The task
An answer that reproduces all the entries exactly is what is needed.

Recorded data
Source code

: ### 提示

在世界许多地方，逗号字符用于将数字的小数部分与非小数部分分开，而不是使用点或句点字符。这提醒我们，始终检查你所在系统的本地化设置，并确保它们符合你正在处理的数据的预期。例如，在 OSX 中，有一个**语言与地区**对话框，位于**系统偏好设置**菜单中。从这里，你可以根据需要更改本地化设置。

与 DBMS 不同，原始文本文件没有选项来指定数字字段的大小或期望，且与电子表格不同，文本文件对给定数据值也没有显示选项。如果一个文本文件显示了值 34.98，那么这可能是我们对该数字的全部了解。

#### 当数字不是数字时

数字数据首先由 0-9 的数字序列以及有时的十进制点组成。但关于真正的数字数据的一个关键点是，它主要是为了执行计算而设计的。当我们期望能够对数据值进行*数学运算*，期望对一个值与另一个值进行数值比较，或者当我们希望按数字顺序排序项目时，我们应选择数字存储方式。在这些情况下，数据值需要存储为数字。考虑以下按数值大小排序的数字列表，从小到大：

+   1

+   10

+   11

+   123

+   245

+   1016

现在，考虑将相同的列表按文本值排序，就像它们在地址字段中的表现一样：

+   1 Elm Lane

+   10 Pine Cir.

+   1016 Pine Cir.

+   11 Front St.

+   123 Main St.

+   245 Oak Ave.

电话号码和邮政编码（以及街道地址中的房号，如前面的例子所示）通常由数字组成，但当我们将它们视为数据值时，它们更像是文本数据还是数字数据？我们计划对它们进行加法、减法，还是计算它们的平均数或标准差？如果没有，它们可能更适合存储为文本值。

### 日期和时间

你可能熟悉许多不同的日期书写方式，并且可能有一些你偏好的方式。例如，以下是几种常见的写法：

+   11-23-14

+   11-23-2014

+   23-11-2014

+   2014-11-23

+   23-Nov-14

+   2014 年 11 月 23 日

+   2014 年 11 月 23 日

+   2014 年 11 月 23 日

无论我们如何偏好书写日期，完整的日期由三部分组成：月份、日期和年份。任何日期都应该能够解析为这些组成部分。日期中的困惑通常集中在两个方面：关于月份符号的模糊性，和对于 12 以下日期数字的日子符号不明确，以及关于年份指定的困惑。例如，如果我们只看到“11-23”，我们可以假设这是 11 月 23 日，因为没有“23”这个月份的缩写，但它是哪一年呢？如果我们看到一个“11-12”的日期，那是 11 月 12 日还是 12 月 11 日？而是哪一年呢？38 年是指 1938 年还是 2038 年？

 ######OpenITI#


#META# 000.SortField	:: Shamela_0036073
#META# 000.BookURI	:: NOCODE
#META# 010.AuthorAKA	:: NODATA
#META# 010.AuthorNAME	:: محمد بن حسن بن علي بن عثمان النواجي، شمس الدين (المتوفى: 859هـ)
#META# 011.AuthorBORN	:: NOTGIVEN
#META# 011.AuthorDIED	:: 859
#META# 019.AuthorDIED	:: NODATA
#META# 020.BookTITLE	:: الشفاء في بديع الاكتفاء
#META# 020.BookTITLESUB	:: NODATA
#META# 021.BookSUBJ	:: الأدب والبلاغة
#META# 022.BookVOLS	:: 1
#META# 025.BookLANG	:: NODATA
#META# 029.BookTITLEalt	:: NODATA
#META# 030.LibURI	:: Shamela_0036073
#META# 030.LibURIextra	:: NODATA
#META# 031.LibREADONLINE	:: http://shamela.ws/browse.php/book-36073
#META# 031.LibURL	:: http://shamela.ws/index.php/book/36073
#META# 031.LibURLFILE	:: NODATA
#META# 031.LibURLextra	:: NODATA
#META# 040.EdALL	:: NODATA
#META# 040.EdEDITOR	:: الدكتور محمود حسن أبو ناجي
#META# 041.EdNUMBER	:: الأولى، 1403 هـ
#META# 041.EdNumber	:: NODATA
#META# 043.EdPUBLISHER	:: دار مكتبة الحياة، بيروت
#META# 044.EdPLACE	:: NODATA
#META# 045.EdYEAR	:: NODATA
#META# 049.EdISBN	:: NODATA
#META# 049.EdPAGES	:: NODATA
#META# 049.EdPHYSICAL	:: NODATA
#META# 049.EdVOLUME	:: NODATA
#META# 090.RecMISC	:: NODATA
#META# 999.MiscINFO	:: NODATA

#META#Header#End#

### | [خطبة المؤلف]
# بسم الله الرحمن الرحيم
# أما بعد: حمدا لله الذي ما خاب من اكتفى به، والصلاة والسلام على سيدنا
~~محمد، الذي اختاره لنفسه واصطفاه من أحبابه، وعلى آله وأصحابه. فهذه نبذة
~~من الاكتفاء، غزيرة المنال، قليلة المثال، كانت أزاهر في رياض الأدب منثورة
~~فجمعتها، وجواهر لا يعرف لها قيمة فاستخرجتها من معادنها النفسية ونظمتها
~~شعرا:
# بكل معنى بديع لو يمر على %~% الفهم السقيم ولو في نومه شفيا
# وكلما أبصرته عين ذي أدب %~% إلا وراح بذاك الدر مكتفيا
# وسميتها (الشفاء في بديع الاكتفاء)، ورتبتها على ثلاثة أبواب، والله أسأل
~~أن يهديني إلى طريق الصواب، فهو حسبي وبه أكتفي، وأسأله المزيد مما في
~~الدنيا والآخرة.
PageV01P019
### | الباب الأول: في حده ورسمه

Task answer
Source code

: ### 提示

在世界许多地方，逗号字符用于将数字的小数部分与非小数部分分开，而不是使用点或句点字符。这提醒我们，始终检查你所在系统的本地化设置，并确保它们符合你正在处理的数据的预期。例如，在 OSX 中，有一个**语言与地区**对话框，位于**系统偏好设置**菜单中。从这里，你可以根据需要更改本地化设置。

与 DBMS 不同，原始文本文件没有选项来指定数字字段的大小或期望，且与电子表格不同，文本文件对给定数据值也没有显示选项。如果一个文本文件显示了值 34.98，那么这可能是我们对该数字的全部了解。

#### 当数字不是数字时

数字数据首先由 0-9 的数字序列以及有时的十进制点组成。但关于真正的数字数据的一个关键点是，它主要是为了执行计算而设计的。当我们期望能够对数据值进行*数学运算*，期望对一个值与另一个值进行数值比较，或者当我们希望按数字顺序排序项目时，我们应选择数字存储方式。在这些情况下，数据值需要存储为数字。考虑以下按数值大小排序的数字列表，从小到大：

+   1

+   10

+   11

+   123

+   245

+   1016

现在，考虑将相同的列表按文本值排序，就像它们在地址字段中的表现一样：

+   1 Elm Lane

+   10 Pine Cir.

+   1016 Pine Cir.

+   11 Front St.

+   123 Main St.

+   245 Oak Ave.

电话号码和邮政编码（以及街道地址中的房号，如前面的例子所示）通常由数字组成，但当我们将它们视为数据值时，它们更像是文本数据还是数字数据？我们计划对它们进行加法、减法，还是计算它们的平均数或标准差？如果没有，它们可能更适合存储为文本值。

### 日期和时间

你可能熟悉许多不同的日期书写方式，并且可能有一些你偏好的方式。例如，以下是几种常见的写法：

+   11-23-14

+   11-23-2014

+   23-11-2014

+   2014-11-23

+   23-Nov-14

+   2014 年 11 月 23 日

+   2014 年 11 月 23 日

+   2014 年 11 月 23 日

无论我们如何偏好书写日期，完整的日期由三部分组成：月份、日期和年份。任何日期都应该能够解析为这些组成部分。日期中的困惑通常集中在两个方面：关于月份符号的模糊性，和对于 12 以下日期数字的日子符号不明确，以及关于年份指定的困惑。例如，如果我们只看到“11-23”，我们可以假设这是 11 月 23 日，因为没有“23”这个月份的缩写，但它是哪一年呢？如果我们看到一个“11-12”的日期，那是 11 月 12 日还是 12 月 11 日？而是哪一年呢？38 年是指 1938 年还是 2038 年？

 ######OpenITI#


#META# 000.SortField	:: Shamela_0036073
#META# 000.BookURI	:: NOCODE
#META# 010.AuthorAKA	:: NODATA
#META# 010.AuthorNAME	:: محمد بن حسن بن علي بن عثمان النواجي، شمس الدين (المتوفى: 859هـ)
#META# 011.AuthorBORN	:: NOTGIVEN
#META# 011.AuthorDIED	:: 859
#META# 019.AuthorDIED	:: NODATA
#META# 020.BookTITLE	:: الشفاء في بديع الاكتفاء
#META# 020.BookTITLESUB	:: NODATA
#META# 021.BookSUBJ	:: الأدب والبلاغة
#META# 022.BookVOLS	:: 1
#META# 025.BookLANG	:: NODATA
#META# 029.BookTITLEalt	:: NODATA
#META# 030.LibURI	:: Shamela_0036073
#META# 030.LibURIextra	:: NODATA
#META# 031.LibREADONLINE	:: http://shamela.ws/browse.php/book-36073
#META# 031.LibURL	:: http://shamela.ws/index.php/book/36073
#META# 031.LibURLFILE	:: NODATA
#META# 031.LibURLextra	:: NODATA
#META# 040.EdALL	:: NODATA
#META# 040.EdEDITOR	:: الدكتور محمود حسن أبو ناجي
#META# 041.EdNUMBER	:: الأولى، 1403 هـ
#META# 041.EdNumber	:: NODATA
#META# 043.EdPUBLISHER	:: دار مكتبة الحياة، بيروت
#META# 044.EdPLACE	:: NODATA
#META# 045.EdYEAR	:: NODATA
#META# 049.EdISBN	:: NODATA
#META# 049.EdPAGES	:: NODATA
#META# 049.EdPHYSICAL	:: NODATA
#META# 049.EdVOLUME	:: NODATA
#META# 090.RecMISC	:: NODATA
#META# 999.MiscINFO	:: NODATA

#META#Header#End#

### | [خطبة المؤلف]
# بسم الله الرحمن الرحيم
# أما بعد: حمدا لله الذي ما خاب من اكتفى به، والصلاة والسلام على سيدنا
~~محمد، الذي اختاره لنفسه واصطفاه من أحبابه، وعلى آله وأصحابه. فهذه نبذة
~~من الاكتفاء، غزيرة المنال، قليلة المثال، كانت أزاهر في رياض الأدب منثورة
~~فجمعتها، وجواهر لا يعرف لها قيمة فاستخرجتها من معادنها النفسية ونظمتها
~~شعرا:
# بكل معنى بديع لو يمر على %~% الفهم السقيم ولو في نومه شفيا
# وكلما أبصرته عين ذي أدب %~% إلا وراح بذاك الدر مكتفيا
# وسميتها (الشفاء في بديع الاكتفاء)، ورتبتها على ثلاثة أبواب، والله أسأل
~~أن يهديني إلى طريق الصواب، فهو حسبي وبه أكتفي، وأسأله المزيد مما في
~~الدنيا والآخرة.
PageV01P019
### | الباب الأول: في حده ورسمه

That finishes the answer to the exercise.